2. The “Valley” of Confusion

The researchers also investigated where the missing information was located. Does it matter if the missing link is at the beginning of the chain or the end?

Figure 3 plots hallucination against cutDepth (how far the cut is from the questioned variable).

• Low CutDepth (Left of graph): The cut is near the questioned variable (the end of the chain). The model usually spots this.
• High CutDepth (Right of graph): The cut is near the root (the start of the chain). The model usually spots this too.
• The Middle (The Peak): Look at the massive spike in the middle (around depth 3-5).

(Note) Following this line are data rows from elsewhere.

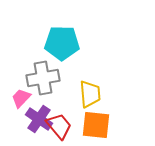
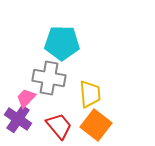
gray cross: moved 6 px right; rotated 20 degrees clockwise
pink trapezoid: moved 5 px right
purple cross: moved 21 px left
orange square: rotated 32 degrees clockwise
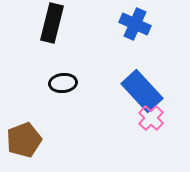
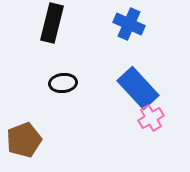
blue cross: moved 6 px left
blue rectangle: moved 4 px left, 3 px up
pink cross: rotated 15 degrees clockwise
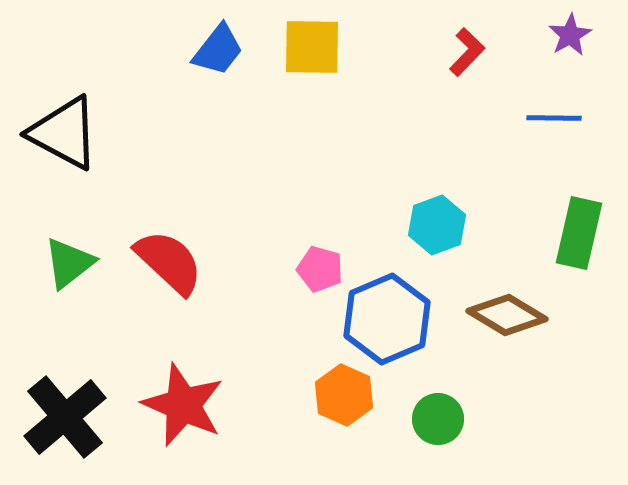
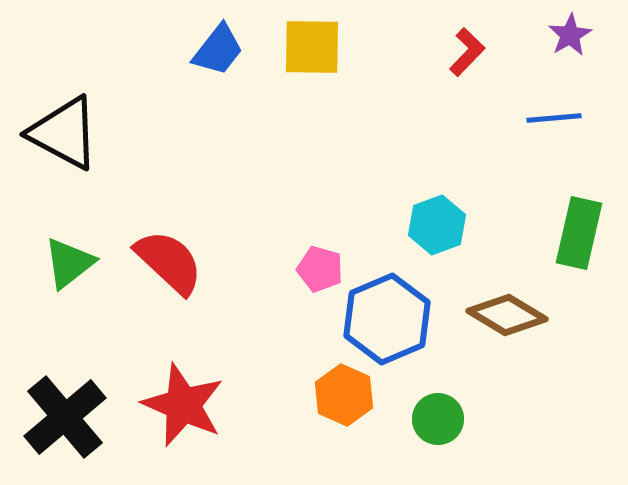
blue line: rotated 6 degrees counterclockwise
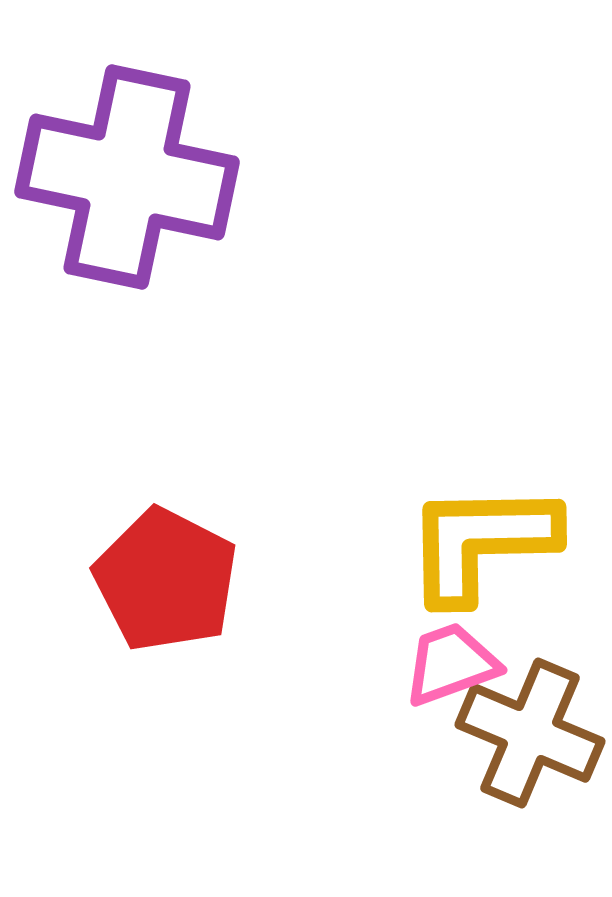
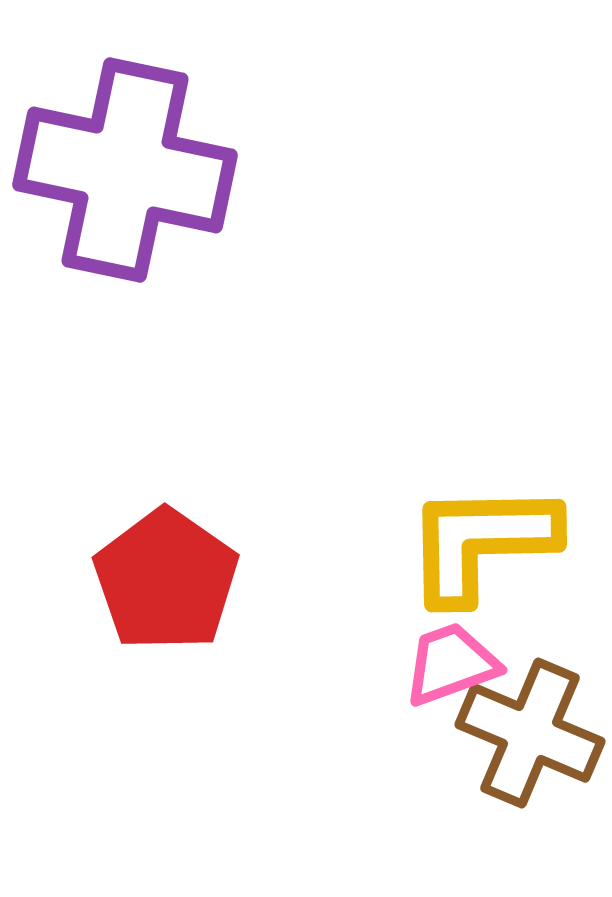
purple cross: moved 2 px left, 7 px up
red pentagon: rotated 8 degrees clockwise
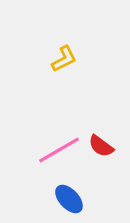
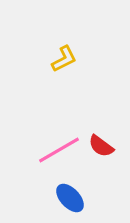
blue ellipse: moved 1 px right, 1 px up
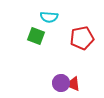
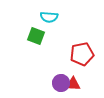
red pentagon: moved 16 px down
red triangle: rotated 21 degrees counterclockwise
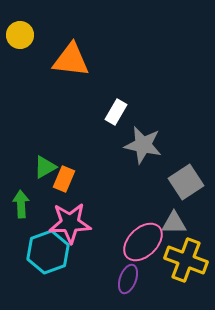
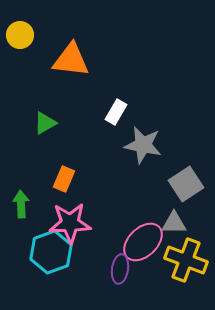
green triangle: moved 44 px up
gray square: moved 2 px down
cyan hexagon: moved 3 px right
purple ellipse: moved 8 px left, 10 px up; rotated 12 degrees counterclockwise
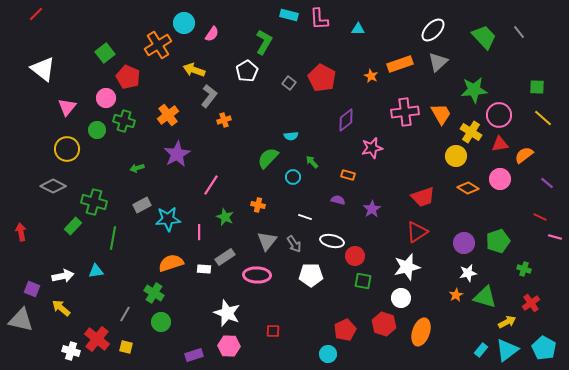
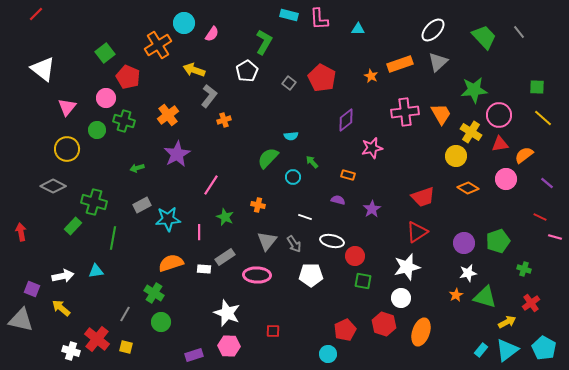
pink circle at (500, 179): moved 6 px right
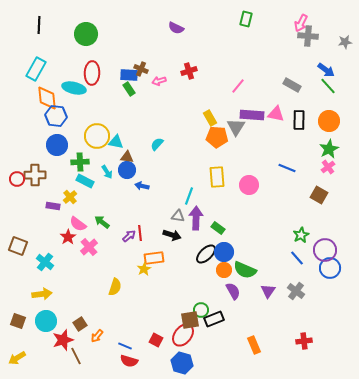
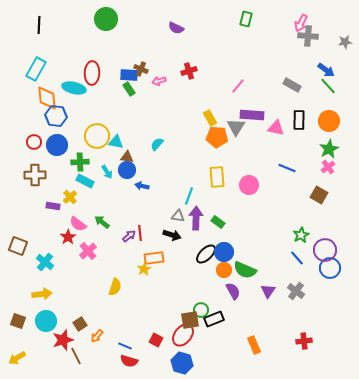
green circle at (86, 34): moved 20 px right, 15 px up
pink triangle at (276, 114): moved 14 px down
red circle at (17, 179): moved 17 px right, 37 px up
green rectangle at (218, 228): moved 6 px up
pink cross at (89, 247): moved 1 px left, 4 px down
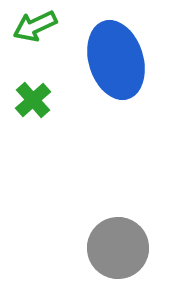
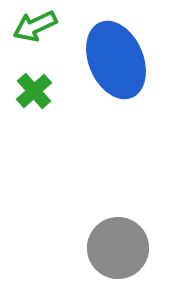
blue ellipse: rotated 6 degrees counterclockwise
green cross: moved 1 px right, 9 px up
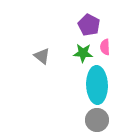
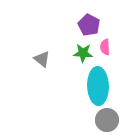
gray triangle: moved 3 px down
cyan ellipse: moved 1 px right, 1 px down
gray circle: moved 10 px right
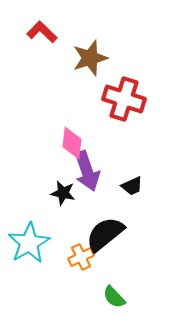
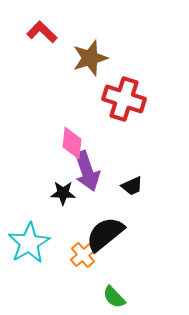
black star: rotated 10 degrees counterclockwise
orange cross: moved 2 px right, 2 px up; rotated 15 degrees counterclockwise
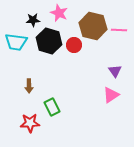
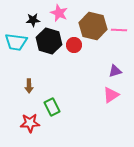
purple triangle: rotated 48 degrees clockwise
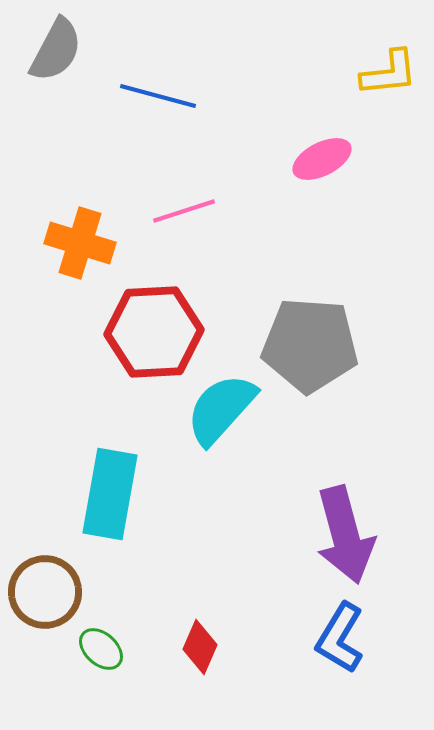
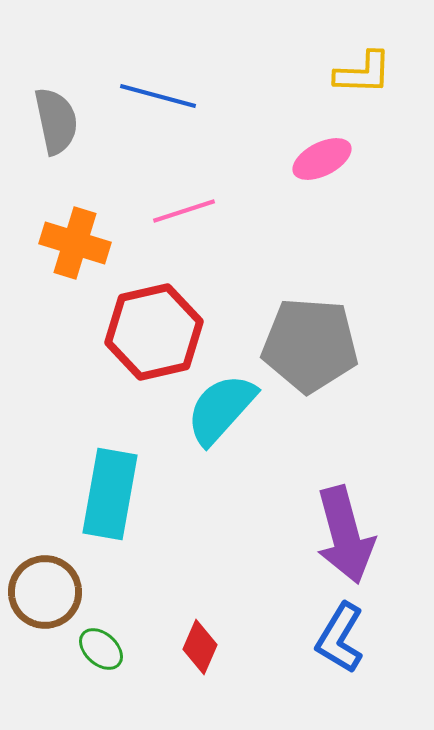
gray semicircle: moved 71 px down; rotated 40 degrees counterclockwise
yellow L-shape: moved 26 px left; rotated 8 degrees clockwise
orange cross: moved 5 px left
red hexagon: rotated 10 degrees counterclockwise
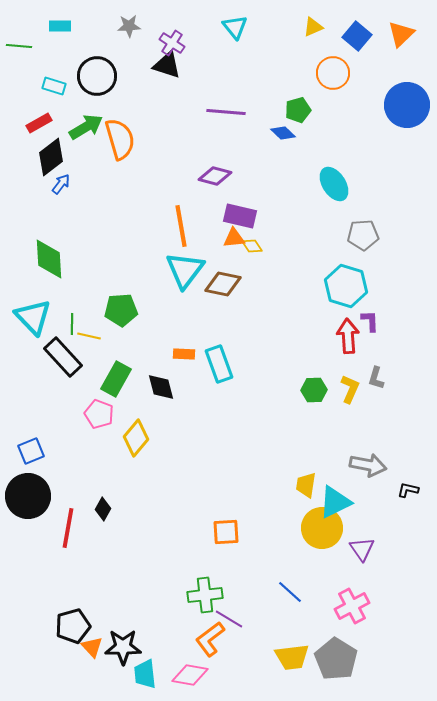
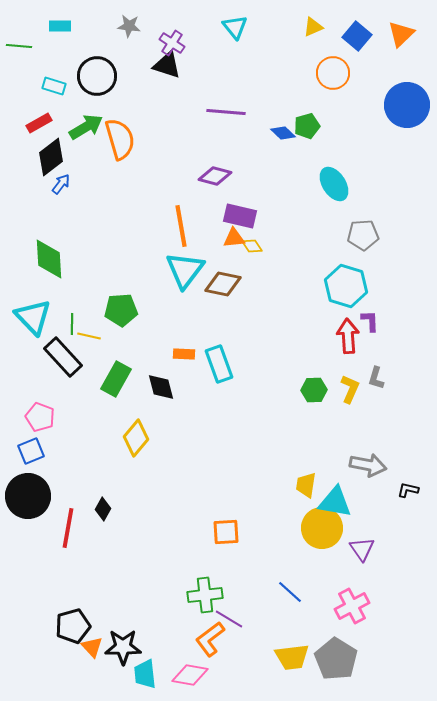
gray star at (129, 26): rotated 10 degrees clockwise
green pentagon at (298, 110): moved 9 px right, 16 px down
pink pentagon at (99, 414): moved 59 px left, 3 px down
cyan triangle at (335, 502): rotated 36 degrees clockwise
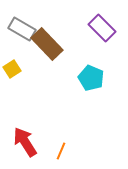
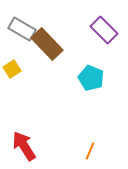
purple rectangle: moved 2 px right, 2 px down
red arrow: moved 1 px left, 4 px down
orange line: moved 29 px right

When the logical break happens in the middle of a long reasoning chain, the model becomes confused. It successfully starts the reasoning process, and it can see the goal at the end, but it glazes over the gap in the middle, likely hallucinating a bridge to connect the two valid halves of the derivation.

Conclusion

The TREECUT paper provides a sobering check on the “reasoning” capabilities of modern LLMs. While they can perform arithmetic and follow patterns beautifully, they lack the robust self-awareness to recognize when a logical chain is broken—especially when that break is hidden deep within a complex problem or obscured by wordy descriptions.

The key takeaways from this research are:

1. High Hallucination Rates: Even top-tier models like GPT-4o and o3-mini frequently invent answers to unanswerable math problems.
2. Structural Vulnerability: Models are most vulnerable when problems are deep, contain distractor information, or use composite names (semantic complexity).
3. The Middle-Cut Effect: Missing information is hardest for AI to detect when it occurs in the middle of a reasoning chain.

TREECUT offers a valuable tool for developers and researchers. By using synthetic datasets that systematically probe these weaknesses, we can move beyond simple accuracy metrics and start evaluating whether our AI models are truly reasoning, or just very good at guessing. Future work will likely focus on training models specifically to recognize these “cuts” in logic, moving us one step closer to AI that knows what it doesn’t know.